Only the text is wanted; write out each record below exactly and exclude all pictures.

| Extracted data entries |

'''

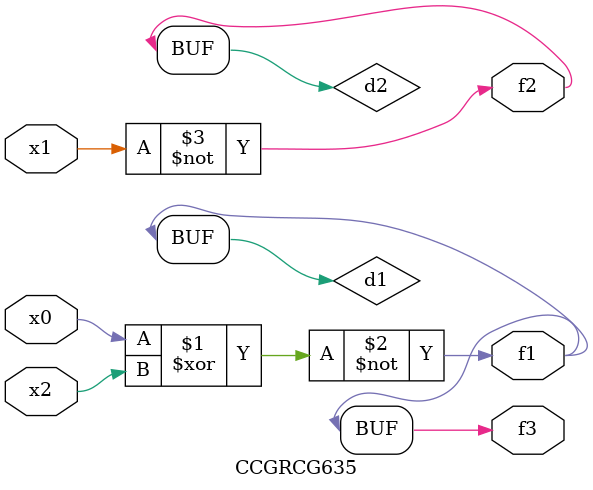
<source format=v>
module CCGRCG635(
	input x0, x1, x2,
	output f1, f2, f3
);

	wire d1, d2, d3;

	xnor (d1, x0, x2);
	nand (d2, x1);
	nor (d3, x1, x2);
	assign f1 = d1;
	assign f2 = d2;
	assign f3 = d1;
endmodule

</source>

'''

| Result for this exercise |
<source format=v>
module CCGRCG635(
	input x0, x1, x2,
	output f1, f2, f3
);

	wire d1, d2, d3;

	xnor (d1, x0, x2);
	nand (d2, x1);
	nor (d3, x1, x2);
	assign f1 = d1;
	assign f2 = d2;
	assign f3 = d1;
endmodule

</source>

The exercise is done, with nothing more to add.